Article →
Some scientists are taking a more radical approach to cooling the earth's climate, like dumping iron dust into the ocean, hoping to grow algae blooms that suck up carbon. Or putting a giant lens between the Earth and the sun to reflect some of the sun's rays away from Earth.

It's all part of a controversial field known as geoengineering, and science writer Eli Kintisch spent three years following the men and women who believe it can work for his new book, Hack the Planet: Science's Best Hope -- or Worst Nightmare -- for Averting Climate Catastrophe.

Kintisch tells NPR's Guy Raz that many scientists see geoengineering as a sort of insurance policy. "We might face emergencies in the future which driving a Prius or putting up a windmill or putting up a solar panel will not answer," he says.

So, those scientists argue, we have to have backup plans.

One of those backup plans is known as the "Pinatubo Option." The name refers to a 1991 volcanic eruption that spewed more than 10 million tons of sulfur dioxide into the atmosphere. That blocked a small percentage of the sun's rays and cooled the planet by 1 degree Fahrenheit. One scientist imagines mimicking this volcanic cooling effect by spraying more sulfur dioxide at high altitudes.

"But cooling the planet with something like the Pinatubo Option doesn't address the underlying issues," Kintisch says. It also could have serious side effects.

"You might actually damage the ability of solar panels to take in energy, because you are blocking direct sunlight that those panels need to create energy," Kintisch warns. "So by doing geoengineering and removing direct sunlight from the planet's system, you're actually undermining the alternative energy we need to get off our fossil fuel addiction."

Another scientist is taking a different approach to geoengineering. Instead of looking to the sky for solutions, he's looking to the ocean. Victor Smetacek, a German oceanographer, is trying to cool the planet by growing carbon-absorbing gardens in parts of the ocean with little life.

Provided records →

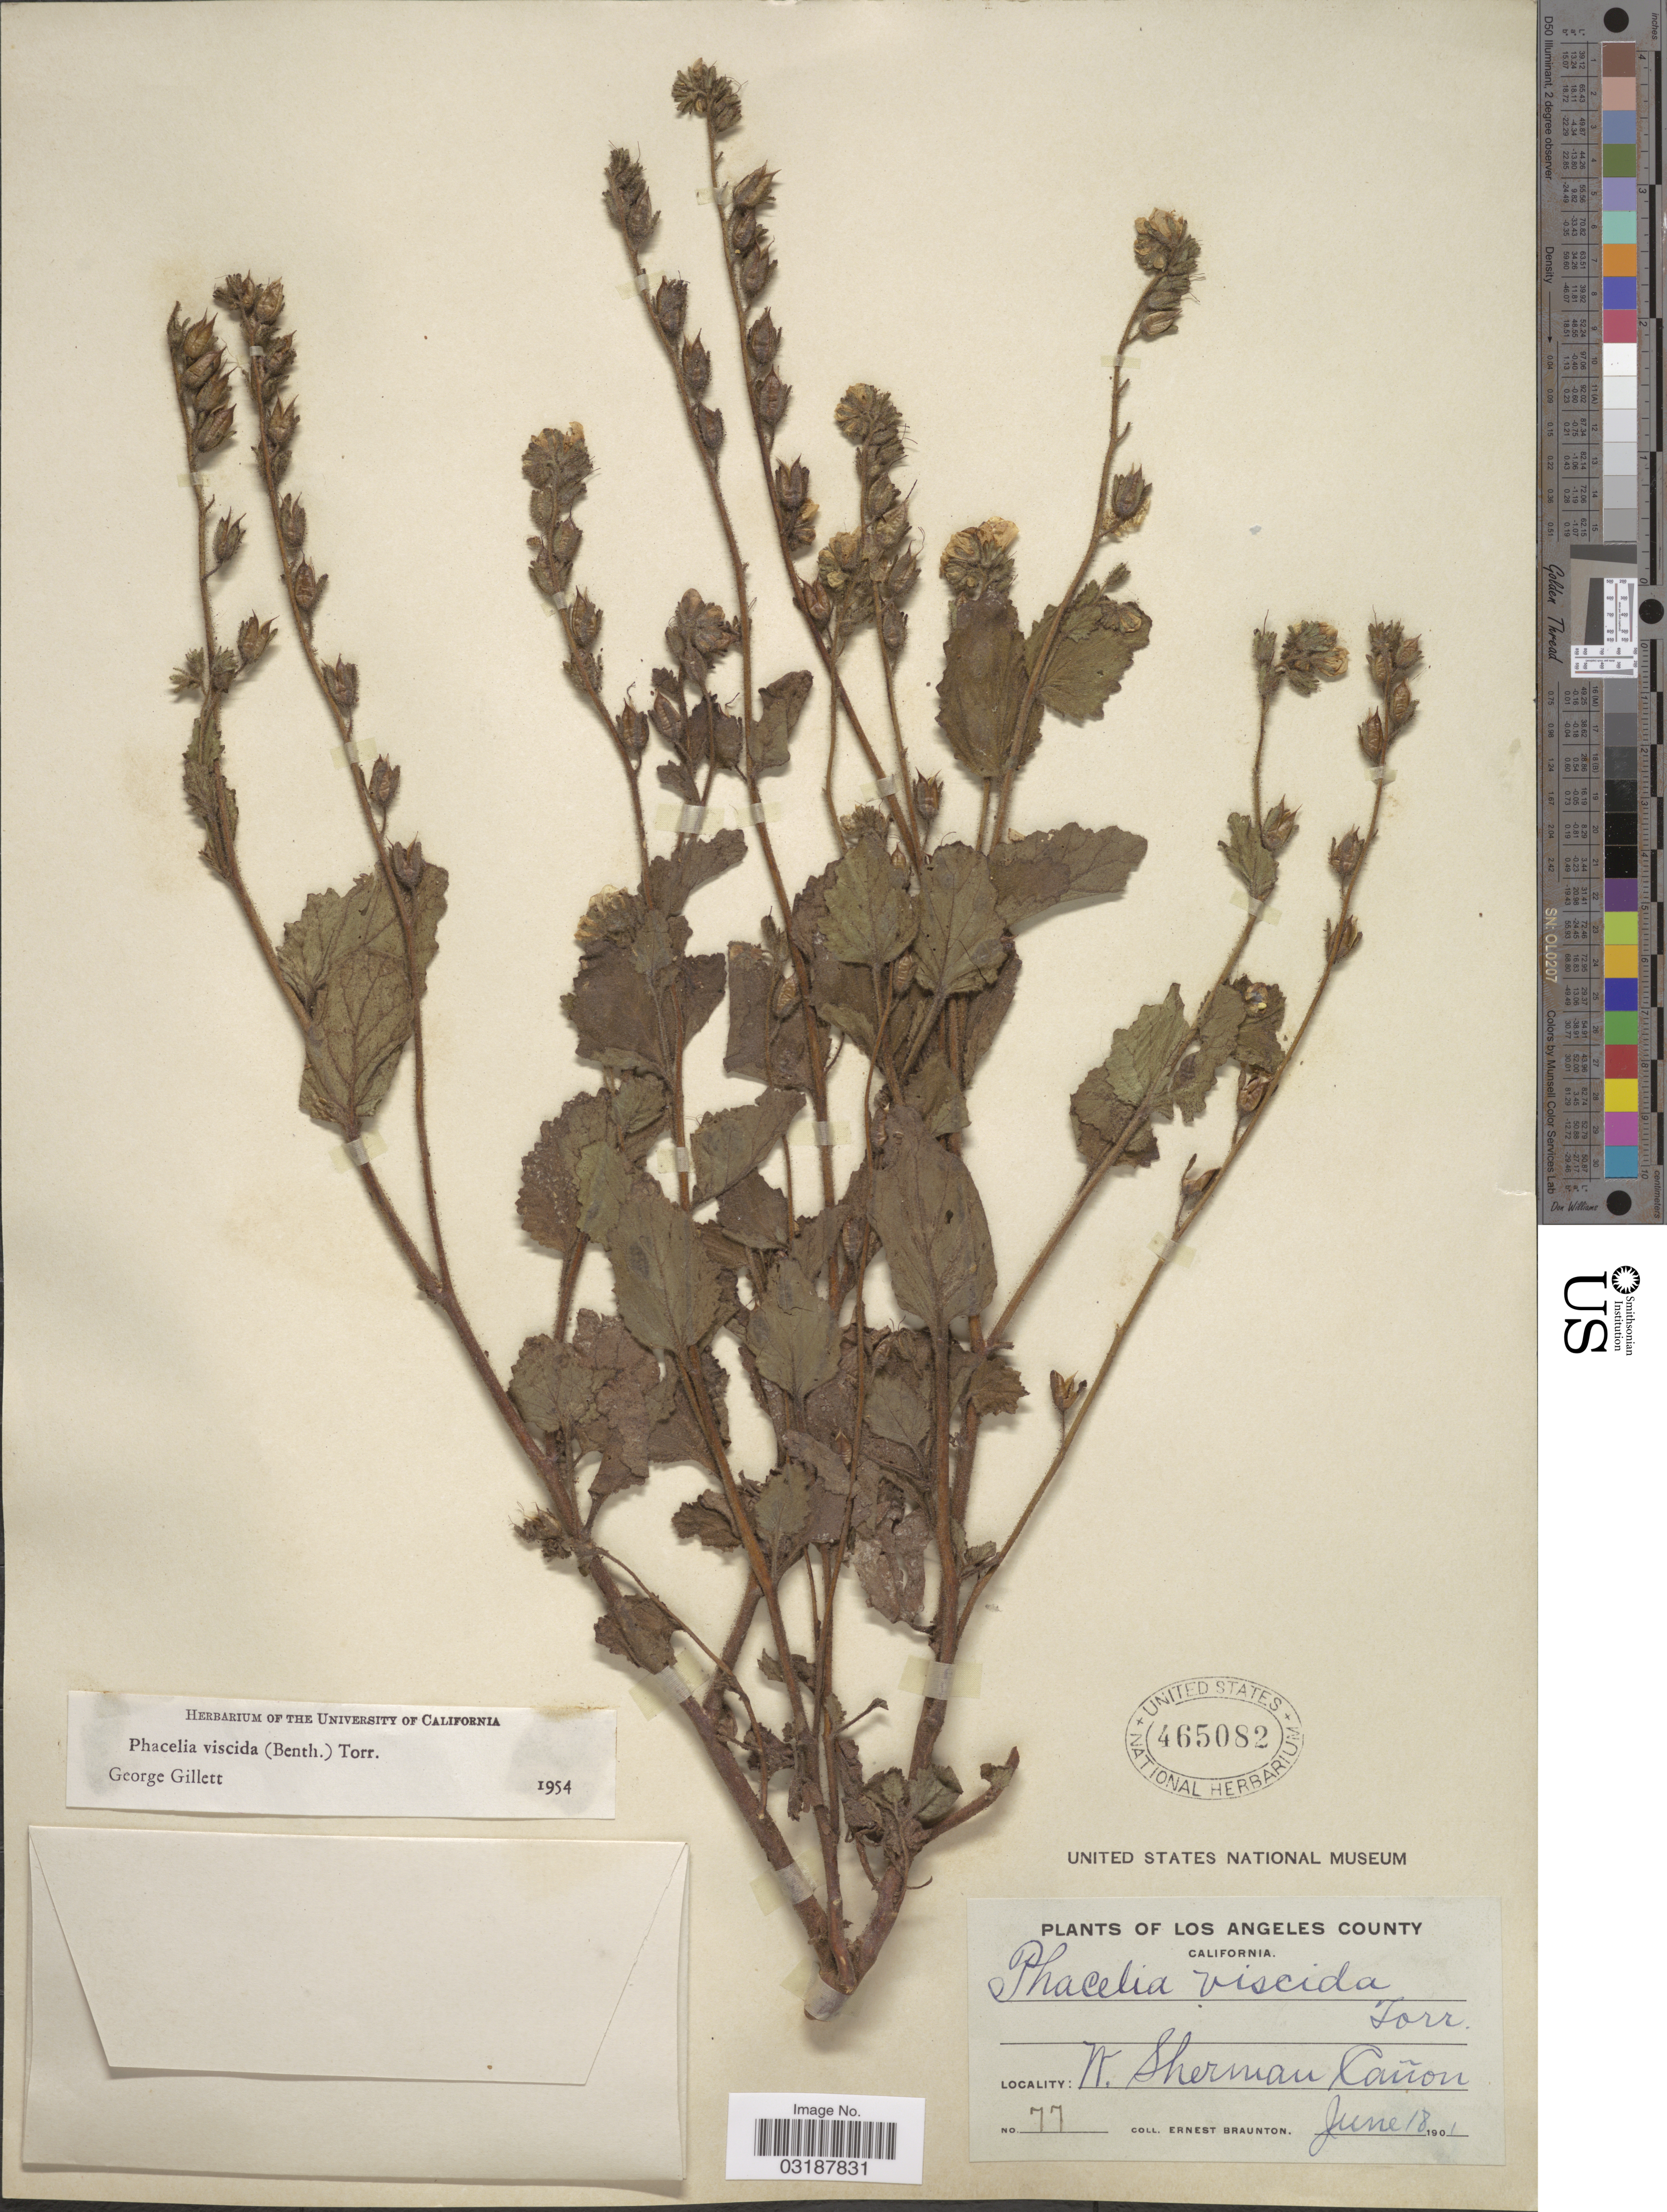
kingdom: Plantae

--

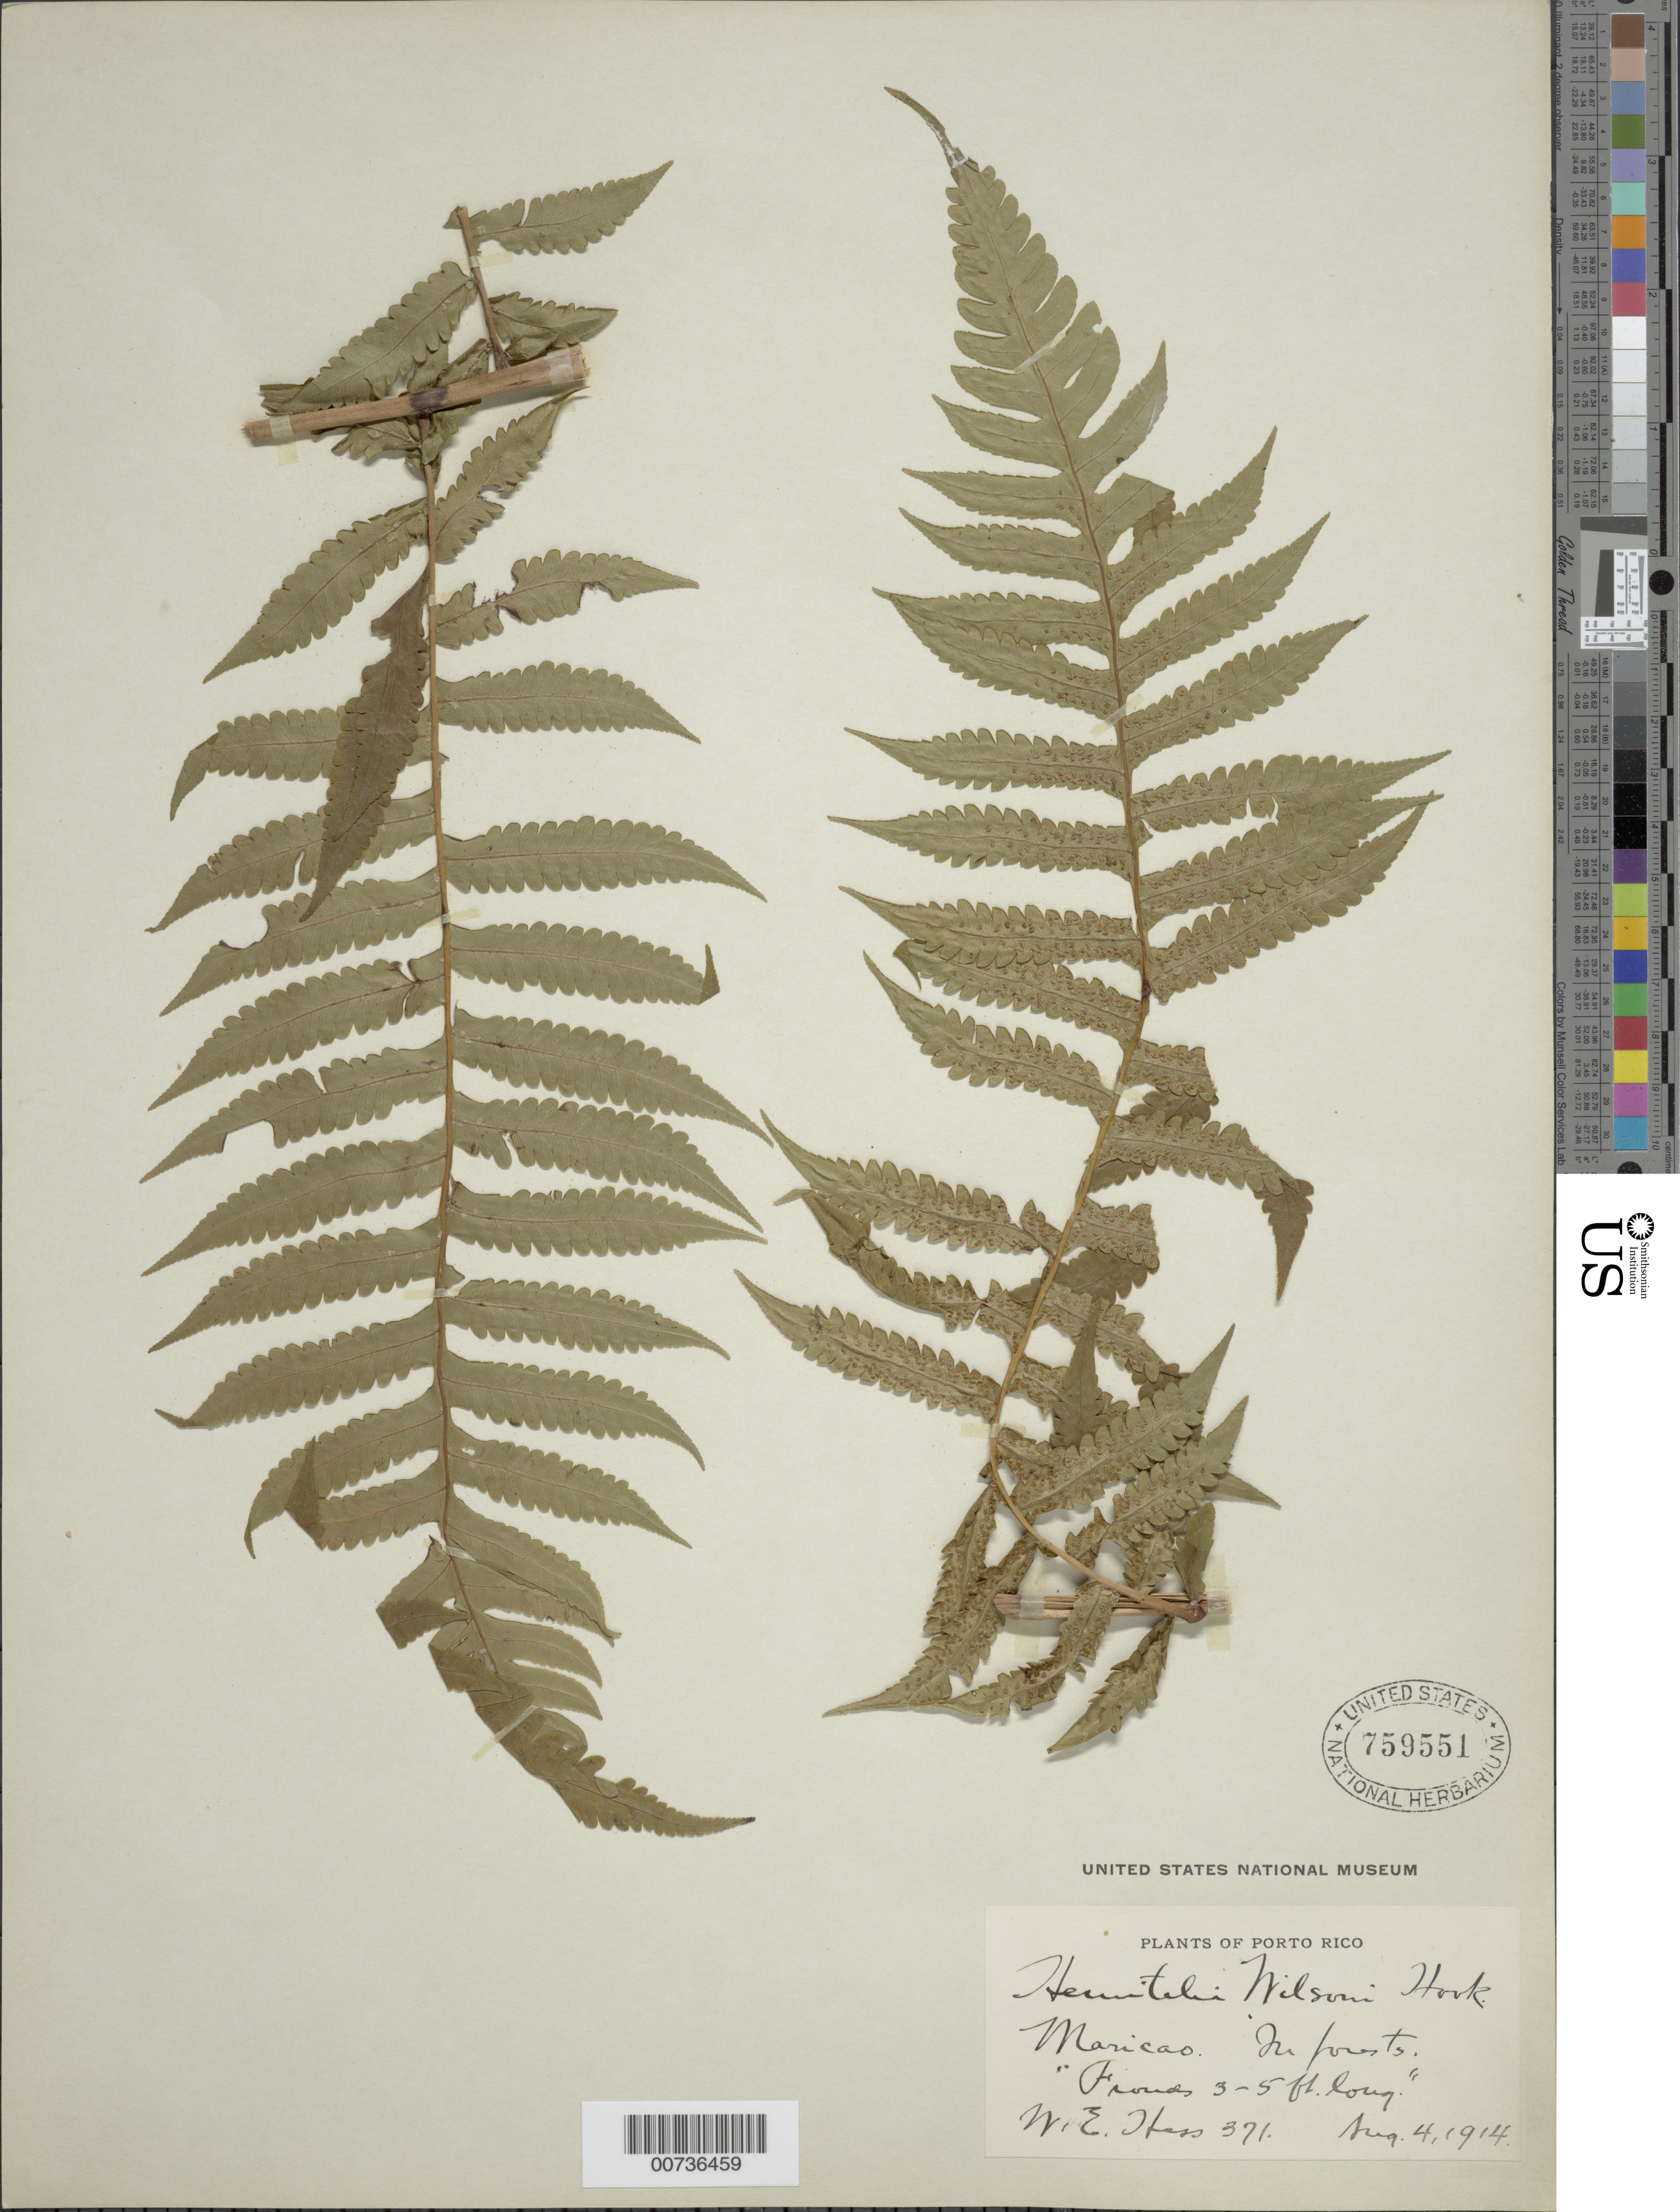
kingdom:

What this exercise asks →
1. Answer these questions from the geoengineering article above the listing:
(a) How long did Eli Kintisch spend following the people who believe geoengineering can work?
(b) By how much did the 1991 eruption cool the planet?
(c) How does the article describe Victor Smetacek?
2. Please carry the geoengineering article forward, starting after its last sentence.

Answers →
1.
(a) Three years.
(b) By 1 degree Fahrenheit.
(c) As a German oceanographer.

2.
In 2009, Smetacek and a team of Indian and German scientists added 6 tons of iron into a section of the Southern Ocean, which rings Antarctica, to see if they could get a massive bloom of algae to flourish. Algae growing in the ocean cools the planet by sucking in carbon dioxide. The team did get algae to grow, but it was the wrong kind of algae.

The 10-week experiment, called project LOHAFEX, is the world's largest geoengineering project to date, and, like many other geoengineering attempts, was controversial. Greenpeace and other environmental organizations demanded that LOHAFEX be stopped from the start, saying that pouring iron into the ocean amounted to pollution and violated international agreements. Some scientists feared the unintended side effects of the project.

"In the case of fertilizing the ocean," Kintisch explains, "you might create areas that are deprived of oxygen. You might alter ecosystems in ways you don't understand. You might actually create organisms in your algae patch that put up greenhouse gasses more potent than the carbon dioxide, like methane."

Despite the potential drawbacks of geoengineering, major science organizations such as the American Geophysical Union, the Royal Society in London, and the National Academy of Sciences have all called for more geoengineering research.

"It's a bad idea whose time has come," Kintisch says.